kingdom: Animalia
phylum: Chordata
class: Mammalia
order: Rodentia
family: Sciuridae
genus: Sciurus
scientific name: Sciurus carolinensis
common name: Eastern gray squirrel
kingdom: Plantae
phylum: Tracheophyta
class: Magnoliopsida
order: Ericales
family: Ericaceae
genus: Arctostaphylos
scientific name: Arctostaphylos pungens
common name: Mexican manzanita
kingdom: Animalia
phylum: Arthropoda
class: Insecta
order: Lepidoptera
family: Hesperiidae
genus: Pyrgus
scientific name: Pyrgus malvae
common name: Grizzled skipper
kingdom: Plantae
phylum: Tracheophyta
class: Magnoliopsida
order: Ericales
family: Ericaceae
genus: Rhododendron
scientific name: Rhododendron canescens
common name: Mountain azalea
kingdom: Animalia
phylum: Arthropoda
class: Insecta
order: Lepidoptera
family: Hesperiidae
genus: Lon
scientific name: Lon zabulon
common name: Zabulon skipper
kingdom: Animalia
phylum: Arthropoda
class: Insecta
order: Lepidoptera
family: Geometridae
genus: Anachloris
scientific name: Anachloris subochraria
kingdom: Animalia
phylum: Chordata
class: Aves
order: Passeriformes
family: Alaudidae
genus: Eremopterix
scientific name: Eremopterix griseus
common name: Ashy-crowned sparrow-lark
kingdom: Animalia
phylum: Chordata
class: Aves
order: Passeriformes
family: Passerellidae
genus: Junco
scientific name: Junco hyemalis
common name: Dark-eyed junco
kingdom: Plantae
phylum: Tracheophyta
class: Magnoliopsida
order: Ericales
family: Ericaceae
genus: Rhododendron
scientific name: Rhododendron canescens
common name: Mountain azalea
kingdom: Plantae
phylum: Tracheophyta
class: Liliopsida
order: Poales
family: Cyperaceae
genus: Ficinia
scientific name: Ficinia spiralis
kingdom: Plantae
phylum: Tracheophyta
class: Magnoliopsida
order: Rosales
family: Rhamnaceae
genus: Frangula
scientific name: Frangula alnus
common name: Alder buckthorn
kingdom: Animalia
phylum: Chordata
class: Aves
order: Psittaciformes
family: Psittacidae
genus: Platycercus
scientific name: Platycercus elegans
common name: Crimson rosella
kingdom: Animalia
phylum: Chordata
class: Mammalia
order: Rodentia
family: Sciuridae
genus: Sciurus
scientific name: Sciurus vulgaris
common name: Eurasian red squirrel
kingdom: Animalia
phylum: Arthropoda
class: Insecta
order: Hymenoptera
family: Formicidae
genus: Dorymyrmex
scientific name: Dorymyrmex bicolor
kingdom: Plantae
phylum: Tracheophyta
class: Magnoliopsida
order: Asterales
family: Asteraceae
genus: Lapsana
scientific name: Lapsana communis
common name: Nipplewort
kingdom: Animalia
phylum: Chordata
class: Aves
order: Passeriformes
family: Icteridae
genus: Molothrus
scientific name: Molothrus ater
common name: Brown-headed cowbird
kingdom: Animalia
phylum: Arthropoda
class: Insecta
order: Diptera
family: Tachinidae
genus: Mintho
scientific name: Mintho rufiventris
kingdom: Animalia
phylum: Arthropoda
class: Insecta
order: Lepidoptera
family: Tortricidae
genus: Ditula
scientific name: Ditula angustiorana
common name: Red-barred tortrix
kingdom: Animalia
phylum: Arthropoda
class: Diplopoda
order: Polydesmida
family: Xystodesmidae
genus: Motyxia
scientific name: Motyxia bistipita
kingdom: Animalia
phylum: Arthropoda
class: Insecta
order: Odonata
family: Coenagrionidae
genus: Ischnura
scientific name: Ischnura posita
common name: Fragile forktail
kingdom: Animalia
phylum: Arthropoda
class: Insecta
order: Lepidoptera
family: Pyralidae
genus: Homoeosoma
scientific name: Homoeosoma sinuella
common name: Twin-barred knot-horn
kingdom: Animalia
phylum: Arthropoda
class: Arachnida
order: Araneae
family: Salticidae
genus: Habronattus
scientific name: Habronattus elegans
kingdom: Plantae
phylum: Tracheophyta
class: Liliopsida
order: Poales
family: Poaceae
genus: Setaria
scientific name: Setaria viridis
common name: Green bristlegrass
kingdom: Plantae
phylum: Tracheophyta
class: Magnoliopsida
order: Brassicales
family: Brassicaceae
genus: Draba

____

» EXERCISE
Reproduce every line of the items above, keeping each one identical in wording, spelling, and order.

» EXERCISE RESULT
kingdom: Animalia
phylum: Chordata
class: Mammalia
order: Rodentia
family: Sciuridae
genus: Sciurus
scientific name: Sciurus carolinensis
common name: Eastern gray squirrel
kingdom: Plantae
phylum: Tracheophyta
class: Magnoliopsida
order: Ericales
family: Ericaceae
genus: Arctostaphylos
scientific name: Arctostaphylos pungens
common name: Mexican manzanita
kingdom: Animalia
phylum: Arthropoda
class: Insecta
order: Lepidoptera
family: Hesperiidae
genus: Pyrgus
scientific name: Pyrgus malvae
common name: Grizzled skipper
kingdom: Plantae
phylum: Tracheophyta
class: Magnoliopsida
order: Ericales
family: Ericaceae
genus: Rhododendron
scientific name: Rhododendron canescens
common name: Mountain azalea
kingdom: Animalia
phylum: Arthropoda
class: Insecta
order: Lepidoptera
family: Hesperiidae
genus: Lon
scientific name: Lon zabulon
common name: Zabulon skipper
kingdom: Animalia
phylum: Arthropoda
class: Insecta
order: Lepidoptera
family: Geometridae
genus: Anachloris
scientific name: Anachloris subochraria
kingdom: Animalia
phylum: Chordata
class: Aves
order: Passeriformes
family: Alaudidae
genus: Eremopterix
scientific name: Eremopterix griseus
common name: Ashy-crowned sparrow-lark
kingdom: Animalia
phylum: Chordata
class: Aves
order: Passeriformes
family: Passerellidae
genus: Junco
scientific name: Junco hyemalis
common name: Dark-eyed junco
kingdom: Plantae
phylum: Tracheophyta
class: Magnoliopsida
order: Ericales
family: Ericaceae
genus: Rhododendron
scientific name: Rhododendron canescens
common name: Mountain azalea
kingdom: Plantae
phylum: Tracheophyta
class: Liliopsida
order: Poales
family: Cyperaceae
genus: Ficinia
scientific name: Ficinia spiralis
kingdom: Plantae
phylum: Tracheophyta
class: Magnoliopsida
order: Rosales
family: Rhamnaceae
genus: Frangula
scientific name: Frangula alnus
common name: Alder buckthorn
kingdom: Animalia
phylum: Chordata
class: Aves
order: Psittaciformes
family: Psittacidae
genus: Platycercus
scientific name: Platycercus elegans
common name: Crimson rosella
kingdom: Animalia
phylum: Chordata
class: Mammalia
order: Rodentia
family: Sciuridae
genus: Sciurus
scientific name: Sciurus vulgaris
common name: Eurasian red squirrel
kingdom: Animalia
phylum: Arthropoda
class: Insecta
order: Hymenoptera
family: Formicidae
genus: Dorymyrmex
scientific name: Dorymyrmex bicolor
kingdom: Plantae
phylum: Tracheophyta
class: Magnoliopsida
order: Asterales
family: Asteraceae
genus: Lapsana
scientific name: Lapsana communis
common name: Nipplewort
kingdom: Animalia
phylum: Chordata
class: Aves
order: Passeriformes
family: Icteridae
genus: Molothrus
scientific name: Molothrus ater
common name: Brown-headed cowbird
kingdom: Animalia
phylum: Arthropoda
class: Insecta
order: Diptera
family: Tachinidae
genus: Mintho
scientific name: Mintho rufiventris
kingdom: Animalia
phylum: Arthropoda
class: Insecta
order: Lepidoptera
family: Tortricidae
genus: Ditula
scientific name: Ditula angustiorana
common name: Red-barred tortrix
kingdom: Animalia
phylum: Arthropoda
class: Diplopoda
order: Polydesmida
family: Xystodesmidae
genus: Motyxia
scientific name: Motyxia bistipita
kingdom: Animalia
phylum: Arthropoda
class: Insecta
order: Odonata
family: Coenagrionidae
genus: Ischnura
scientific name: Ischnura posita
common name: Fragile forktail
kingdom: Animalia
phylum: Arthropoda
class: Insecta
order: Lepidoptera
family: Pyralidae
genus: Homoeosoma
scientific name: Homoeosoma sinuella
common name: Twin-barred knot-horn
kingdom: Animalia
phylum: Arthropoda
class: Arachnida
order: Araneae
family: Salticidae
genus: Habronattus
scientific name: Habronattus elegans
kingdom: Plantae
phylum: Tracheophyta
class: Liliopsida
order: Poales
family: Poaceae
genus: Setaria
scientific name: Setaria viridis
common name: Green bristlegrass
kingdom: Plantae
phylum: Tracheophyta
class: Magnoliopsida
order: Brassicales
family: Brassicaceae
genus: Draba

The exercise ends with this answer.